Students Find GLOBE All Over


After just one year in the program, the Nancy Young Elementary School in, Aurora, IL, has neatly woven GLOBE into almost the school's entire fifth grade curriculum, including art, music and physical education!

In addition to science activities centered on GLOBE atmosphere protocols, fifth-graders have created GLOBE posters and written and performed songs and dances about GLOBE.

The Indian Prairie School District has been encouraging technology-based science curriculum, and the district and school administrations have broadly welcomed what the GLOBE Program offers.

"The level of enthusiasm and involvement the students had for the GLOBE Program far exceeded our expectations," said Principal Jenny Giambalvo. "It gave our 5th-graders an opportunity to make real-life connections to meteorology and the concepts involved in monitoring, measuring and predicting. It is just a great hands-on way to spark that interest in science."

Several key factors helped the school embrace the program, said GLOBE Teacher Corinne Hannon. The school started with a GLOBE team that included two of the top science students from each of the school's four 5th-grade classes. The students spent two intensive weeks learning about GLOBE's atmosphere protocols and instruments. They now serve as team leaders when any of 12 GLOBE weather teams go outdoors.

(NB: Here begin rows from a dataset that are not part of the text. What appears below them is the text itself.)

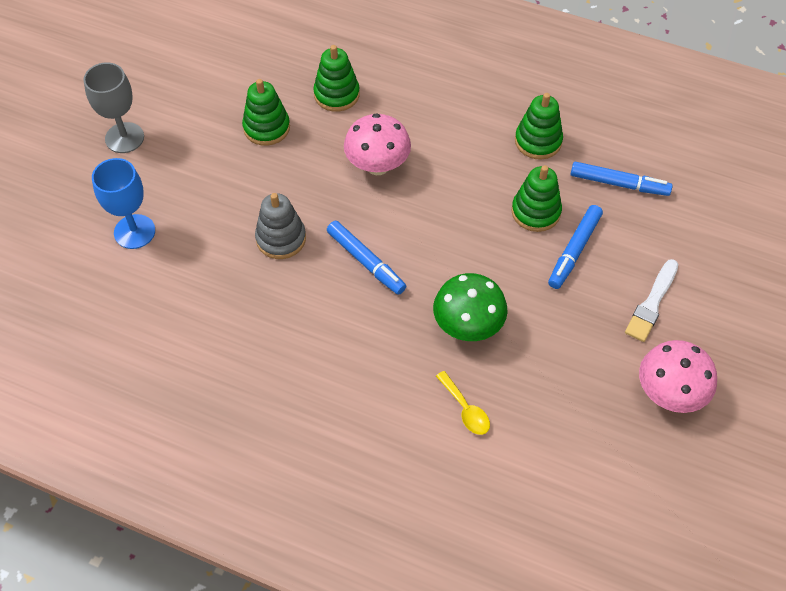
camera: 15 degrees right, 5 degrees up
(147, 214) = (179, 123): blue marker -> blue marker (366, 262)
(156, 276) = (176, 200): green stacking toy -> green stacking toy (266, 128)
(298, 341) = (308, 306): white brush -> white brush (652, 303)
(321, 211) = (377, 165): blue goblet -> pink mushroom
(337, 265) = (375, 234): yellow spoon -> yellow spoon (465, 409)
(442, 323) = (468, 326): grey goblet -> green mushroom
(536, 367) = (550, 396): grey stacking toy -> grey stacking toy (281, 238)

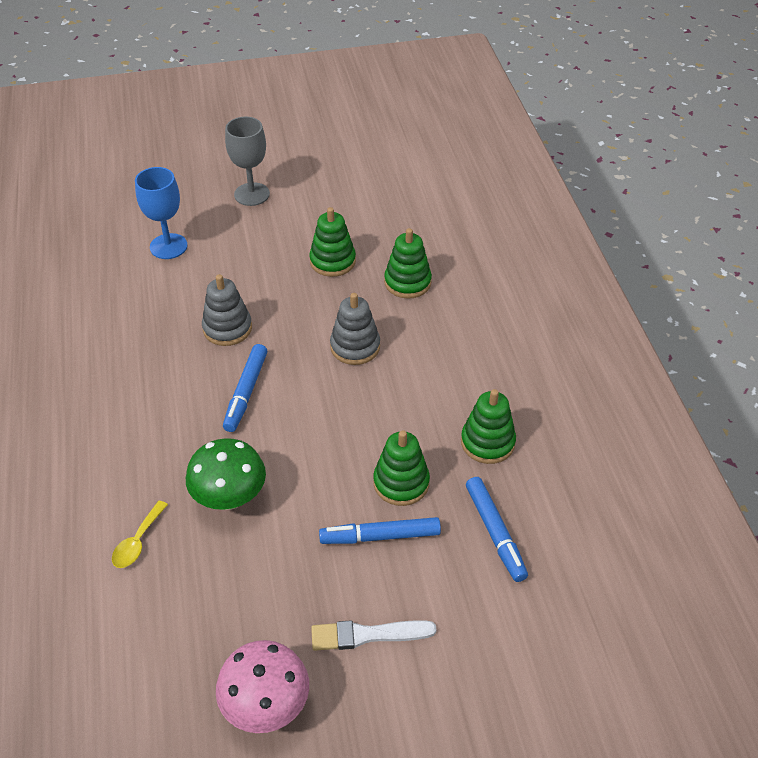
camera: 55 degrees right, 10 degrees down
(377, 165) = (355, 347): pink mushroom -> grey stacking toy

That "GLOBE Time" starts with a five-minute weather lesson indoors and then observations outside. To expose younger students to some of GLOBE's observation, measurement and scientific method concepts, students from the lower grades sometimes join the fifth-grade GLOBE teams. After the observation period, the students recorded the data on computers. Some "GLOBE Time" is spent using computers to graph and analyze data.

Although focusing on the fifth grade, Young's GLOBE teachers have drawn the whole school into the program by offering news bulletins for major weather days, said Hannon. They also conduct school-wide trivia contests. The weekly winner is named an honorary GLOBE scientist and joins the GLOBE Team for a weather observation outing.

"The thing I like about this program is that we got to actually experiment with weather and not just learn about it," D.J, one of the fifth-graders, said. "Kids learn best when they can have a hands-on activity and not just read about it. Take it from a kid himself!"

Another student adds that GLOBE has helped with understanding the weather. "I like to go outside and look at the weather for myself instead of just listening to that ol' weatherman," the student said.